A HBO television drama created by an Oscar-winning director and a Canadian-Somali rapper has infuriated many in Minnesota's Somali community who say the show will perpetuate unfair stereotypes of Muslims.

Touted as a window into the lives of Somalis in Minneapolis adjusting to life in the U.S. Midwestern city, many community members instead fear "Mogadishu, Minnesota" will stoke Islamophobia if it airs. Filming on the pilot episode was scheduled to end last week.

At a time when opposition to immigrants and anti-Muslim sentiment have featured heavily in rhetoric by Republican presidential candidate Donald Trump, Minnesota's Somali community members, especially men, are worried the possible TV drama will brand them as potential terrorists.

"I'm completely against it," Mahmoud Mire, 20, a first-generation Somali-American, said of the show. "As Muslims, as blacks and as refugees, people have their misconceptions about us already."

Those feelings have been echoed by others in protests against the show. Somali residents in one Minneapolis housing complex voted earlier this month to block crews from filming in their building.

Even the involvement of Somalia's best-known celebrity, Canadian-Somali rapper K'naan Warsame, as writer, director and executive director has not quelled mistrust. He is working with executive producer Kathryn Bigelow, who won an Oscar as best director in 2010 for "The Hurt Locker."

HBO officials declined to discuss the issues around the pilot other than to confirm the cast and provide a short synopsis, describing it as "a family drama that grapples with what it means to be American – among the Somalis of Minneapolis."

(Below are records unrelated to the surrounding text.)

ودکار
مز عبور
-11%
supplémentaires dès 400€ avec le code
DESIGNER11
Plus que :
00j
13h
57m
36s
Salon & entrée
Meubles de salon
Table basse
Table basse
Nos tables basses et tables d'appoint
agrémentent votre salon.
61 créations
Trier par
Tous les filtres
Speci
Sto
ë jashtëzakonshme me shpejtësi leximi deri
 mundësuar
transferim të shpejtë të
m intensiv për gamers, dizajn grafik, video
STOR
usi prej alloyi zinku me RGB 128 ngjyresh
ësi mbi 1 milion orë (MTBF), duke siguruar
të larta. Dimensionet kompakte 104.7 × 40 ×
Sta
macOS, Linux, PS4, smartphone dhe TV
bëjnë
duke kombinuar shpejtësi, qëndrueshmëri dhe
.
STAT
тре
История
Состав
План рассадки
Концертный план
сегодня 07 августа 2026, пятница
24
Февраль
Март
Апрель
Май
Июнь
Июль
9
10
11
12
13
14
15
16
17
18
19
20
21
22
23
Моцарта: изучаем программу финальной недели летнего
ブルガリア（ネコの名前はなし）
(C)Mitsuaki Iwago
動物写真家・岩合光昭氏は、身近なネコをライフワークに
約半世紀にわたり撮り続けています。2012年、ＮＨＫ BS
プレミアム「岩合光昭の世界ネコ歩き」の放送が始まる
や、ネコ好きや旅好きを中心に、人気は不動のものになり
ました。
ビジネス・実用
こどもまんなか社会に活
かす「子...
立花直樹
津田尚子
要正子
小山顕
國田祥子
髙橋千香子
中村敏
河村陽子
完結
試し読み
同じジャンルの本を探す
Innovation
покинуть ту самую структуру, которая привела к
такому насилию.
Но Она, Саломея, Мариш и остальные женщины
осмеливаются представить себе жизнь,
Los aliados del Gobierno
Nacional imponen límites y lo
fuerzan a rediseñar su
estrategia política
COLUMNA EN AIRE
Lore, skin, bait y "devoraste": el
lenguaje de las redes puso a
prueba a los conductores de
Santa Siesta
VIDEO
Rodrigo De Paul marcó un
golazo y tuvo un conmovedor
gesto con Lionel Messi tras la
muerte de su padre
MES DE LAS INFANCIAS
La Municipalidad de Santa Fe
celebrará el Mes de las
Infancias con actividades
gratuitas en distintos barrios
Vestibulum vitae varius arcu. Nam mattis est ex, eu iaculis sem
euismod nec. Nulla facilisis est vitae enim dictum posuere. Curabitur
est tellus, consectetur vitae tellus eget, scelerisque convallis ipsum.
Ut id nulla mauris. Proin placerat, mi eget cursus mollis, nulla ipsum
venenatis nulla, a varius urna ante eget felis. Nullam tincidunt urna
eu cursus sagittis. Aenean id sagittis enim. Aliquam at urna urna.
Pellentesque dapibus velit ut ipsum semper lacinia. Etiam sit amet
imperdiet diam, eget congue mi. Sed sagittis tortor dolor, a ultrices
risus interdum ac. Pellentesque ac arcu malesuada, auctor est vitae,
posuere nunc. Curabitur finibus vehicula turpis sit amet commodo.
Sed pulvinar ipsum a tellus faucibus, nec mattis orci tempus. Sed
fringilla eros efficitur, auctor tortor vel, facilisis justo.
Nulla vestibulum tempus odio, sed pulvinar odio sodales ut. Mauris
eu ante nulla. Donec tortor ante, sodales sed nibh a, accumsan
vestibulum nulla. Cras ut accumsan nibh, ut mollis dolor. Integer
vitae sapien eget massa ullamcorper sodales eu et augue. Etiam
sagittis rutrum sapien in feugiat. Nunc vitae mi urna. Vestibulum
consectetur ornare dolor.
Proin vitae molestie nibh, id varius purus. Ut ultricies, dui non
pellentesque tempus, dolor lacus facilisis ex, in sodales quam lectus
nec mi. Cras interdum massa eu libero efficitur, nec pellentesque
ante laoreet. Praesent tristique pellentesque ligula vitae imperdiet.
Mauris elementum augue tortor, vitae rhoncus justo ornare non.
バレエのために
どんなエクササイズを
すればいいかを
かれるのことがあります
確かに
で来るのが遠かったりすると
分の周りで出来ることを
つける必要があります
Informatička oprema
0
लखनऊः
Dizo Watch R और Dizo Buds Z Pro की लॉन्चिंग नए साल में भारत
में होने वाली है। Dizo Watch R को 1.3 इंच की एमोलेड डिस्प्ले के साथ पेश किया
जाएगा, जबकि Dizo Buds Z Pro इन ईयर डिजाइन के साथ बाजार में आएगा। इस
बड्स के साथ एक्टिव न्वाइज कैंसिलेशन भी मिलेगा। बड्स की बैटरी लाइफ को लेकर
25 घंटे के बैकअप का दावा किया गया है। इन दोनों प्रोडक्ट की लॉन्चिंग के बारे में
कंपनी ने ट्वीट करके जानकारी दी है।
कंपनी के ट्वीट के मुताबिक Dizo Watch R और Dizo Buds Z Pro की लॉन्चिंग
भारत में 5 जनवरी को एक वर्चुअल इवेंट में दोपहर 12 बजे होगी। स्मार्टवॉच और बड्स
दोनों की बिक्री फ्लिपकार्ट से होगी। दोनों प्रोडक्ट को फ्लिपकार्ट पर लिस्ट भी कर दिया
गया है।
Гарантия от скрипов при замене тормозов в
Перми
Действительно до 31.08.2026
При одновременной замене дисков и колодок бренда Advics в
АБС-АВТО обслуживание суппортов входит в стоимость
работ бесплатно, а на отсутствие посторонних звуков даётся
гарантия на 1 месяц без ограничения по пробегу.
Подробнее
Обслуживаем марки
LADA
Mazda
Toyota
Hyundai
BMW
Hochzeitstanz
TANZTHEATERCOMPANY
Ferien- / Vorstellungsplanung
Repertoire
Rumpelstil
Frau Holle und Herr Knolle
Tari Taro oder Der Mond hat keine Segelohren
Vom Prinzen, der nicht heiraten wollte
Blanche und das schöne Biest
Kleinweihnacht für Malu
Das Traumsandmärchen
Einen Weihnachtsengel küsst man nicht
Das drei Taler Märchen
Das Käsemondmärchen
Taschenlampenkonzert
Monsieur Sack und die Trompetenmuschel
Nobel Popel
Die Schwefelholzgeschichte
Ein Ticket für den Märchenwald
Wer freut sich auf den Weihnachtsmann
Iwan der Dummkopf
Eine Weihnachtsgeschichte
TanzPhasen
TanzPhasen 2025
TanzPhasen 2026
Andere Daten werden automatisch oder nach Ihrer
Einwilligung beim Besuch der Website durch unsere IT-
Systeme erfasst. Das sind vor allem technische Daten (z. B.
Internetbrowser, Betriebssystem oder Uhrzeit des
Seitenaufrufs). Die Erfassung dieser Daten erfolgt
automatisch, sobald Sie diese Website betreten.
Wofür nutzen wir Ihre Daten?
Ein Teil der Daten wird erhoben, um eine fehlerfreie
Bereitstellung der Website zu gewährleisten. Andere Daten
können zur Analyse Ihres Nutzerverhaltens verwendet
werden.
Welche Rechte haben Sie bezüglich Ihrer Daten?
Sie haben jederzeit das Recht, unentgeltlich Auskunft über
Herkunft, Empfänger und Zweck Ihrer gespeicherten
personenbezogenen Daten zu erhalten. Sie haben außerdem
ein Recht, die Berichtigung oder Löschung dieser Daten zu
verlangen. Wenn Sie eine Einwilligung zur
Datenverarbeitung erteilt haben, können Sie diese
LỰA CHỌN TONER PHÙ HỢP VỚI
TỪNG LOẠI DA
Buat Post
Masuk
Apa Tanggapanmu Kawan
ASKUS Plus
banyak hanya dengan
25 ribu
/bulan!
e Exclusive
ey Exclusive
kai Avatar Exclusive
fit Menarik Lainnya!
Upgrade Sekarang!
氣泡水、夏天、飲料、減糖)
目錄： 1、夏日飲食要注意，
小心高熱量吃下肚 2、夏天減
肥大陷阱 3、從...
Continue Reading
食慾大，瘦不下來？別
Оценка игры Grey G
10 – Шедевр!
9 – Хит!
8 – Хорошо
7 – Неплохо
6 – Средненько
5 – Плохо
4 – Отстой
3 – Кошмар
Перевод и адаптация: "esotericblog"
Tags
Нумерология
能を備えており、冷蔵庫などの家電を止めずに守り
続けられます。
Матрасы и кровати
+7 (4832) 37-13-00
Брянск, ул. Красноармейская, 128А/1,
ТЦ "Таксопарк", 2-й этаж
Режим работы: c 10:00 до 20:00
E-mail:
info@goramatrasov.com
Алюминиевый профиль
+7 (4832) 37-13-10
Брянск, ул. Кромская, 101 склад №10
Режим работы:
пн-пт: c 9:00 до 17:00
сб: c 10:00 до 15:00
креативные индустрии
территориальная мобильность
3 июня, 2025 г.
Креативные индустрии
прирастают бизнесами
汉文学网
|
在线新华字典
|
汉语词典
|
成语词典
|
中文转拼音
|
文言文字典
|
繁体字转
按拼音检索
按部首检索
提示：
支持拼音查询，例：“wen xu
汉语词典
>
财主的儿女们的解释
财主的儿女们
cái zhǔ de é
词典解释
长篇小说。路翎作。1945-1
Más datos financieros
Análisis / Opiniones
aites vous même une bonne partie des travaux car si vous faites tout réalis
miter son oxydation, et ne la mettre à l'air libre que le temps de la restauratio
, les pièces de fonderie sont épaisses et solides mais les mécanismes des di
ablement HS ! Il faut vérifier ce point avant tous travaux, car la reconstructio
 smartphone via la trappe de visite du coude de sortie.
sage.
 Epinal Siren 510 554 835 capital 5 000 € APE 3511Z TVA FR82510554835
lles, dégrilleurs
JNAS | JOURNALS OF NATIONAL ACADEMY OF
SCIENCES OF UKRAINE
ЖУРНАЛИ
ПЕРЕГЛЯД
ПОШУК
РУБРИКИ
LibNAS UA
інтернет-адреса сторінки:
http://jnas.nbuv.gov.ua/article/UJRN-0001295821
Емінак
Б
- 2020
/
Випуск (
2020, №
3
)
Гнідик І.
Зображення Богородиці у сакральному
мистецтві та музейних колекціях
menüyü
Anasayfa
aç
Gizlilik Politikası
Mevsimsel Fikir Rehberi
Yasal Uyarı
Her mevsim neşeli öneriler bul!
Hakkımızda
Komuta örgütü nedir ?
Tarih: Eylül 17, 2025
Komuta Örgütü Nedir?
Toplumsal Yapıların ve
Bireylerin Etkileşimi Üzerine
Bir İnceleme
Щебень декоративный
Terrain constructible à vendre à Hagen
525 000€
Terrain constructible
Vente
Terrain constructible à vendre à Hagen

The filming of a pilot does not ensure it will air or be made into a full series.

Somalis began to arrive in Minnesota's Twin Cities in the late 1980s and early 1990s, fleeing a civil war in their Horn of Africa nation. There are around 39,000 living in the state of 5.5 million people, according to U.S. census data from 2014. That is up from around 32,000 in 2010.

Somali-Americans are particularly sensitive about how they are perceived after a trial earlier this year at which three young men from the community were convicted of trying to join Islamic State. Six others pleaded guilty to supporting the militant group in a case that some in the community denounced as an example of government entrapment.

Then last month a 20-year-old Somali-American stabbed 10 people at a shopping mall in St. Cloud, Minnesota, before being fatally shot by an off-duty police officer. An Islamic State-linked media outlet described the attacker as a "soldier" of the group.

"Anything that happens with Somalis, our community is thrown under the bus," said Mubashir Jeilani, 21, a Somali-American from Minneapolis. He is executive director at the West Bank Community Coalition (WBCC) in the city's Cedar-Riverside neighborhood, the hub for the area's Somali community.


Great distrust

In the current environment, many Somali-Americans in Minnesota are leery of Hollywood storytellers.

"There is a great distrust between this community and the directors and producers in Hollywood," said Jaylani Hussein, 34, who immigrated to Minneapolis from Somalia in the early 1990s when he was around 10 years old. He is now executive director of the Minnesota chapter of the Council on American-Islamic Relations, an advocacy group.

Hussein decries movies such as "Captain Phillips" in 2013, which dramatizes an attack by Somali pirates on a U.S.-flagged cargo ship, and Ridley Scott's 2001 film "Black Hawk Down" about a failed U.S. military mission in Mogadishu, for their portrayals of Somalis as pirates or terrorists.

"There are real consequences in the stories we tell," he said.


Early concerns

The backlash to "Mogadishu, Minnesota" started last year after early reports on the show, which the Hollywood Reporter said in December 2015 was titled "the Recruiters."

The trade publication, quoting an unnamed source, described how the drama would "draw open an iron curtain behind which viewers will see the highly impenetrable world of Jihadi recruitment."

The filming of the pilot is expected to have employed some 350 people and to have generated roughly US$4 million in spending for the local economy, Minnesota officials said. But that failed to impress many in the local community.

In September, protesters objecting to the show interrupted a K'naan concert in Minneapolis and clashed with police.

K'naan has met several times with community members and local organizations to address their concerns. The WBCC's Jeilani said K'naan assured him the show would portray the community as more than just a "hub for recruitment."

K'naan could not be reached for comment. Last month he told a Somali journalist that the project was "pretty historic," and that he had hired Somalis to work on the production in an effort to train a new generation of filmmakers.

While a local Somali city councilman has publicly backed the TV show, others say they remain skeptical due in part to Bigelow's involvement, which brought considerable buzz in Hollywood.

"Kathryn Bigelow is notoriously known for being successful by projecting a very negative view of Muslims," said CAIR's Hussein.

Bigelow's most successful films have centered on U.S. military operations in Muslim countries. "Zero Dark Thirty" in 2012 was about the hunt for Osama Bin Laden, while "The Hurt Locker" depicted a bomb disposal team in Iraq.

Bigelow's agent could not be reached for comment.